- **TRECHO PARA LEITURA**:
────────────────

Mas nada disso justificaria um retrato retroverso do Brasil atual, muito menos congelado num Bentinho centenário, como estilizado no livro Leite Derramado: o preço, o epílogo previsível de uma imensa periferia-desmanche, igualmente estilizada até o osso. Outra coisa é lembrar que Roberto Schwarz, segundo ele mesmo conta, só atinou com a atualidade desnorteante de Machado depois do golpe de 1964 e seus desdobramentos inéditos, destoante dos usuais pronunciamentos militares. Pois a ditadura – militar apenas no que concerne ao trabalho sujo encomendado – inaugurou o novo tempo brasileiro regido por essa lógica com a qual estamos nos defrontando agora, a do sinal fechado num presente inesgotável, aliás profeticamente anunciado pela Tropicália, outra comissão de frente a nos levar às cordas.

────────────────

- **INFORMAÇÕES EXTRAÍDAS**:
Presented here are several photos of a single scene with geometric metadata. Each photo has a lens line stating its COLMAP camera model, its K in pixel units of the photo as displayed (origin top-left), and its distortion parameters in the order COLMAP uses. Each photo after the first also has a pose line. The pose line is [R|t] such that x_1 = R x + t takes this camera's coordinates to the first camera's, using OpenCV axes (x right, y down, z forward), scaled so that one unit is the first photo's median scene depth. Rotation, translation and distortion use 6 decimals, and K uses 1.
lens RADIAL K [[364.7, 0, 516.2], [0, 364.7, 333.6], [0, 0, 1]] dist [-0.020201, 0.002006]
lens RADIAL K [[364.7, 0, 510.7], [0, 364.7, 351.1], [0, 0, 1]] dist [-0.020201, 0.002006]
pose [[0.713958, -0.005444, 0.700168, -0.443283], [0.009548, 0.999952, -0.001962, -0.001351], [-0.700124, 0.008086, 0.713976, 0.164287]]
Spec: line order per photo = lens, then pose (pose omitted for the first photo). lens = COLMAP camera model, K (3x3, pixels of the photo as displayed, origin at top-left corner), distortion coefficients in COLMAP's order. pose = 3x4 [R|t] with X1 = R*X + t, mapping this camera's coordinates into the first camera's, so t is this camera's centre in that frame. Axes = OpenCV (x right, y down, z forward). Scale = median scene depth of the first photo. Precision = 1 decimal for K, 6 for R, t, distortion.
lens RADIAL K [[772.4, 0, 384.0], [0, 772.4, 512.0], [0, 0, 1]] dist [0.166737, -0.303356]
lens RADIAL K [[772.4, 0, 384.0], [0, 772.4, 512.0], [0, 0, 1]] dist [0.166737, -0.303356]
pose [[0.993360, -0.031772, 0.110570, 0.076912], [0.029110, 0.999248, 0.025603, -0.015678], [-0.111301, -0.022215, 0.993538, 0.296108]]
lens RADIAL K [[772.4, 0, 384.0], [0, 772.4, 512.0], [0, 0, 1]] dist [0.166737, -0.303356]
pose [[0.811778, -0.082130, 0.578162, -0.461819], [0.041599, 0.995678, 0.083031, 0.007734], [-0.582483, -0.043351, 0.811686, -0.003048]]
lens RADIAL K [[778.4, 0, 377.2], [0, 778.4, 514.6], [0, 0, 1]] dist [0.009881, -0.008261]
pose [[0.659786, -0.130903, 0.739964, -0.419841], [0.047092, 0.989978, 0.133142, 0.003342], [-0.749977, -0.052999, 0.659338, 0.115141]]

────────────────

- **ATIVIDADES PROPOSTAS**:
**A)** Responda às perguntas a seguir com base no trecho sobre o Brasil atual.
(i) Em que livro aparece estilizado um "Bentinho centenário"?
(ii) Segundo o próprio Roberto Schwarz, depois de qual acontecimento ele atinou com a atualidade desnorteante de Machado?
(iii) Que movimento, de acordo com o trecho, anunciou profeticamente a lógica do "sinal fechado num presente inesgotável"?
**B)** Apresente a continuação do trecho sobre o Brasil atual a partir da última frase.

- **RESPOSTAS ESPERADAS**:
**A)**
(i) Em Leite Derramado.
(ii) Depois do golpe de 1964 e de seus desdobramentos inéditos.
(iii) A Tropicália.

**B)**
Fica a charada desse auge de um inédito grã-finismo intelectual realmente inspirador, pelo menos para quem gosta de remexer em entulho. Num ensaio ainda inédito sobre o carisma pop que os anos Lula consagraram, o psicanalista Tales Ab’Sáber a certa altura sai à cata dos vínculos entre nossa atual condição de fronteira econômica vital para uma nova rodada do sistema global e a consequente participação imaginária no centro da experiência histórica contemporânea – somos inclusive um dos centros do mundo policêntrico da indústria cultural – e a patética redescoberta à direita da forma ensaio e o correspondente surto de publicações chiques a valer (como diria outra vez o saudoso Dâmaso Salcede) que “nos ensinam o quanto não sabíamos escrever como os clássicos modernos norte-americanos”. Quando Chico de Oliveira, por sua vez, resumiu na fórmula certeira, porém de exposição incerta, o enigma da era Lula, “hegemonia às avessas” – querendo dizer que o consentimento dos dominados se transformara no seu avesso: não são mais os dominados que consentem na sua própria exploração, são os capitalistas que consentem em ser politicamente conduzidos pelos dominados, desde que a “direção moral” exercida paradoxalmente por estes últimos não questione a forma da exploração capitalista –, creio que não previra a possibilidade desta variante na divisão dos trabalhos da dominação: a esquerda cuida do capital; a sociedade civil corporativa, do social; e os bancos e afins, da “direção moral” do conjunto, destacando-se pelo capricho na gestão da alta cultura. Só que este último volet da hegemonia de avesso não tem nada, mais direto impossível. É que não estávamos mais acostumados, embora se trate de floração tardia nascida de nosso flanco esquerdo.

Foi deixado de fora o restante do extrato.